PG&E Corp. says it has found suspicious monetary claims by victims of California’s wildfires, including one from a man who says a 500-pound (227-kilogram) emerald worth $280 million was destroyed at his home a year ago in the most destructive and deadliest wildfire in state history.
The utility is probing duplicate or “exceptionally large monetary claims, which appear suspicious,” according to a court filing that is part of efforts to determine PG&E’s potential liability from fire-related losses and estimate damages. U.S. District Judge James Donato will probably take up the issue Monday at a regularly scheduled hearing.
PG&E, which filed for bankruptcy in the face of liability over the wildfires, wants to question the owner of the emerald, who says it was destroyed in the 2018 Camp Fire that killed 86 people and razed the town of Paradise. PG&E’s equipment was found to have contributed to the blaze. In addition to seeking reimbursement for the emerald, the man and his wife submitted four duplicate claims of $4.5 million, PG&E says.
PG&E wants victims’ documents, such as appraisal reports and receipts, to support some claims. “With respect to the claim for the $280 million emerald,” the company wants proof the owner made an effort to “secure and protect the emerald and documents showing that the emerald was damaged or destroyed,” according to the filing.
Information from seven individual claims totaling $370 million will be used to determine whether “a discount should apply to account for false or overvalued claims as part of the overall estimation process,” PG&E said.

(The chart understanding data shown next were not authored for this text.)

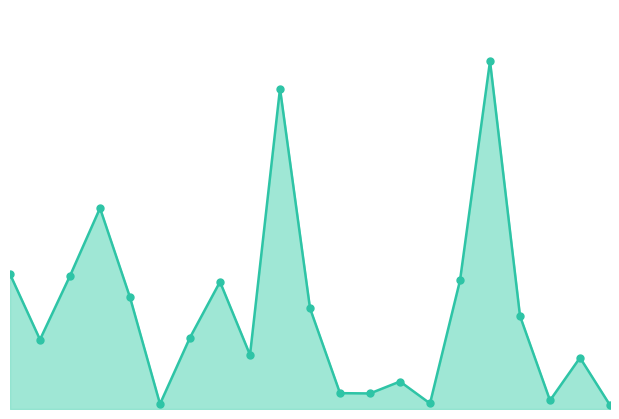

At which category does the data reach its first local peak?

202004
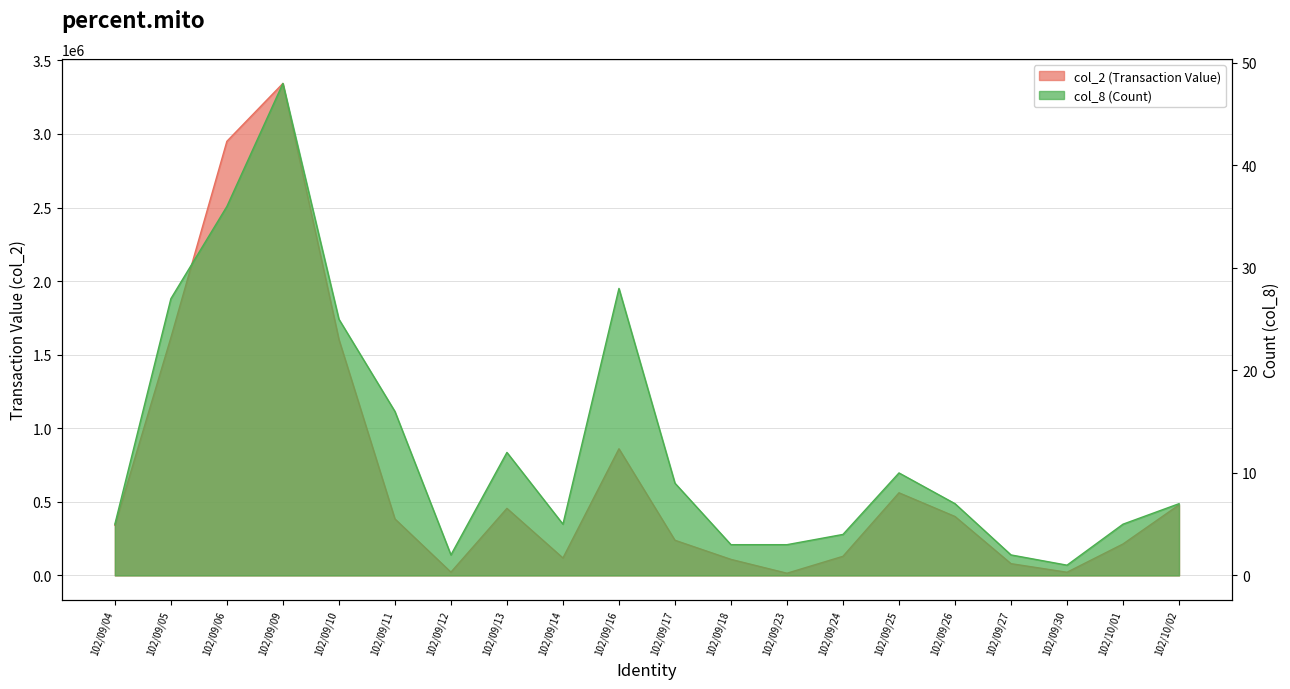

What is the value of the col_8 (Count) point at the 8th from the left?

12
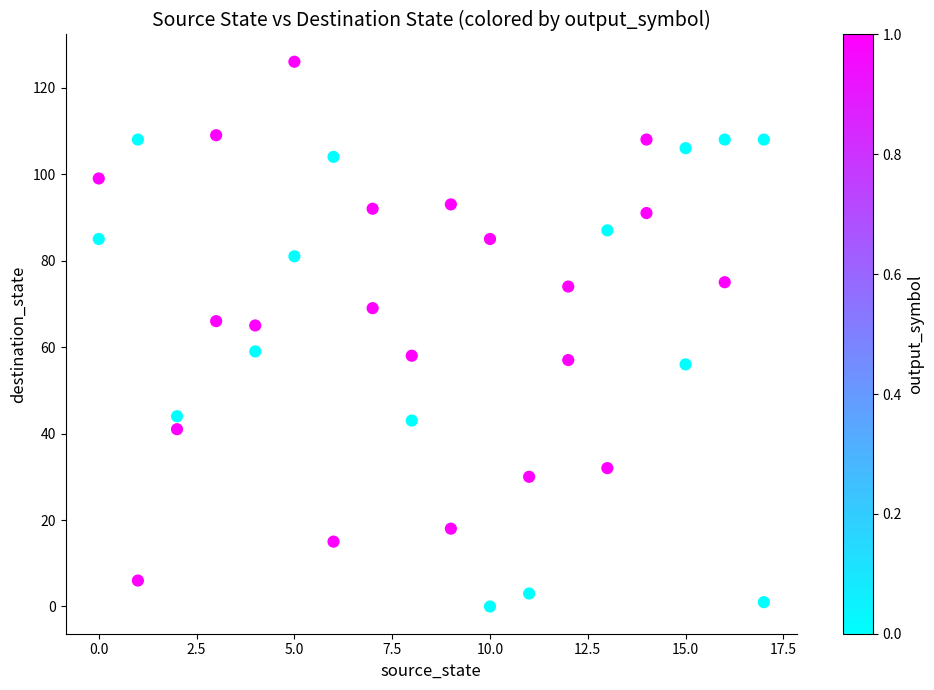

What is the range of X values (max minus min)?

17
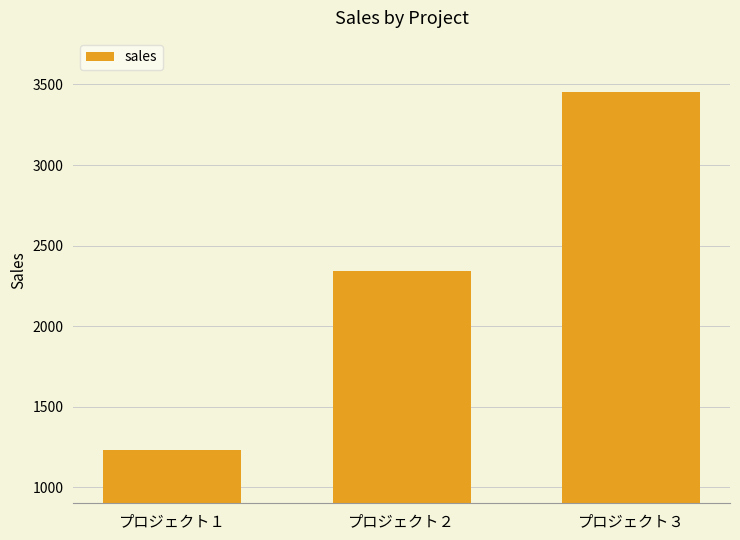

What is the minimum value shown in the chart?

1234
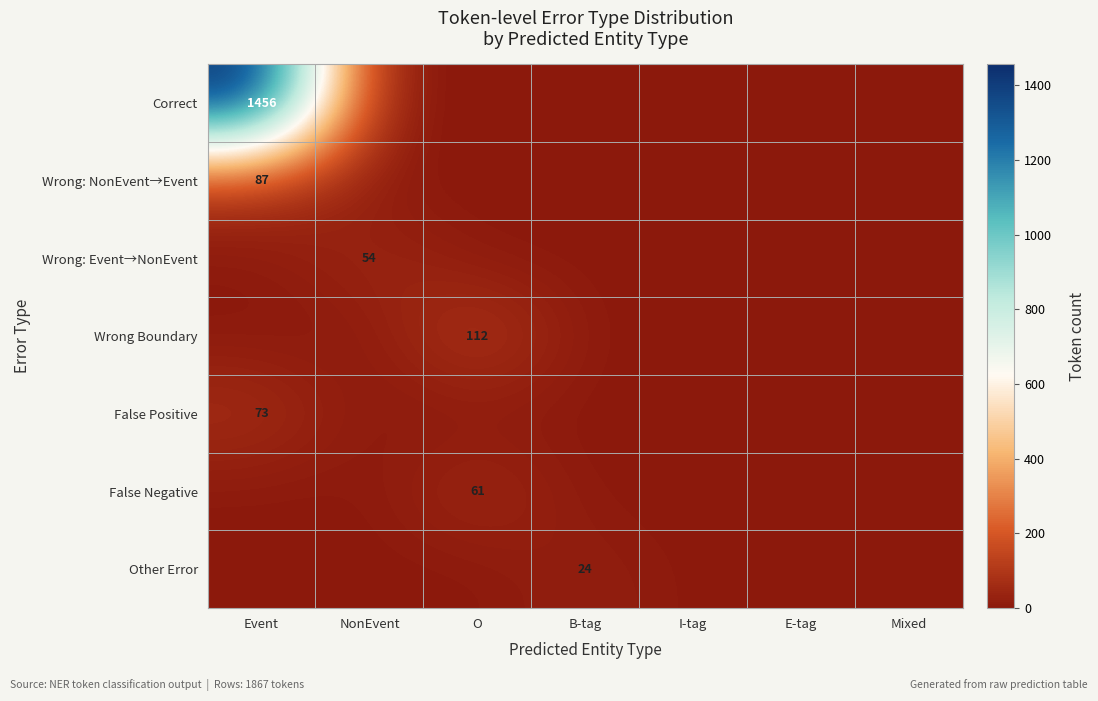

What is the total value across all series at B-tag?

24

PG&E didn’t identify the owner of the emerald or those submitting allegedly dubious claims. Neither did lawyers on a committee representing fire victims, who argue the utility is spotlighting information about individuals who aren’t part of the proceeding before Donato, and that such specific objections must be raised in the bankruptcy court.

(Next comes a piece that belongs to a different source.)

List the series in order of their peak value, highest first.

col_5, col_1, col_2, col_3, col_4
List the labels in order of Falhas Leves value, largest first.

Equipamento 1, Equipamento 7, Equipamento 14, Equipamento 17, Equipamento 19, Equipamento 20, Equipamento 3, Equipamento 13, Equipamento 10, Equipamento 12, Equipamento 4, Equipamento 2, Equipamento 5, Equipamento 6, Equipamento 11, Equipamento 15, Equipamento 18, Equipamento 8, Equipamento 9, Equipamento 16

The committee also argues that PG&E’s probing is generally improper. The company has access to a database of 62,000 victims and its inquiries of victims who will testify in the case is especially misplaced because their role is to offer first-hand stories of their survival of the fires. Some of those victims have been displaced from their homes, lost family members and not started rebuilding or getting psychological treatment.
“Asking these fire victims to produce financial back-up for their claims and be deposed on the details of this backup is unduly burdensome and should not be permitted,” lawyers for the committee argued in a filing.